Source document:
Data Mining: Naive Bayes and Decision Tree Classifiers

Naive Bayes and Decision Tree Classifiers Implemented with Scikit-Learn and Graphviz Visualization
Datasets:
- News (subset of 20 Newsgroups dataset, with testing label)
- Mushroom (with testing label)
- Income (UCI Adult Income dataset, with no testing label)

Environment

< scikit-learn 0.20.1 >
< numpy 1.15.4 >
< pandas 0.23.4 >
< Python 3.7 >
< tqdm 4.28.1 > (optional - progress bar)
< graphviz 0.10.1 > (optional - visualization)

File Description

.
├── src/
|   ├── classifiers.py ----------> Implementation of the naive bayes and decision tree classifiers
|   ├── data_loader.py ----------> Data loader that handles the reading and preprocessing of all 3 datasets
|   └── runner.py ---------------> Runner that runs all modes: train + evaluate, search optimal model, visualize model, etc.

Data listing:
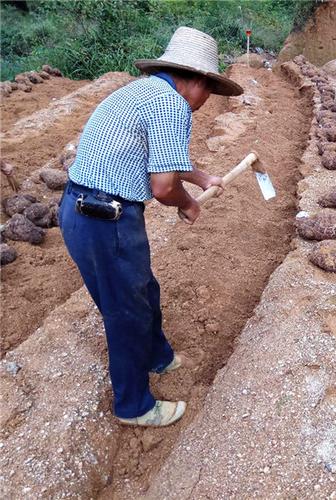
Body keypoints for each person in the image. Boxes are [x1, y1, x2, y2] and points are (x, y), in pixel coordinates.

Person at [59, 27, 243, 427]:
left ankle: (158, 356)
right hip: (105, 218)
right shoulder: (171, 105)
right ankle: (134, 406)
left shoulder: (144, 92)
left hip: (81, 210)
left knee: (143, 290)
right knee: (125, 311)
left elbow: (164, 157)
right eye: (209, 89)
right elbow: (163, 187)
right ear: (195, 80)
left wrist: (201, 177)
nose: (207, 99)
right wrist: (189, 203)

What to produce: Please extract the part of the data mining text between "- Income (UCI" and "- progress bar)", inclusive. The records were drawn from a separate source, not from the data mining text.

Finished task:
- Income (UCI Adult Income dataset, with no testing label)

Environment

< scikit-learn 0.20.1 >
< numpy 1.15.4 >
< pandas 0.23.4 >
< Python 3.7 >
< tqdm 4.28.1 > (optional - progress bar)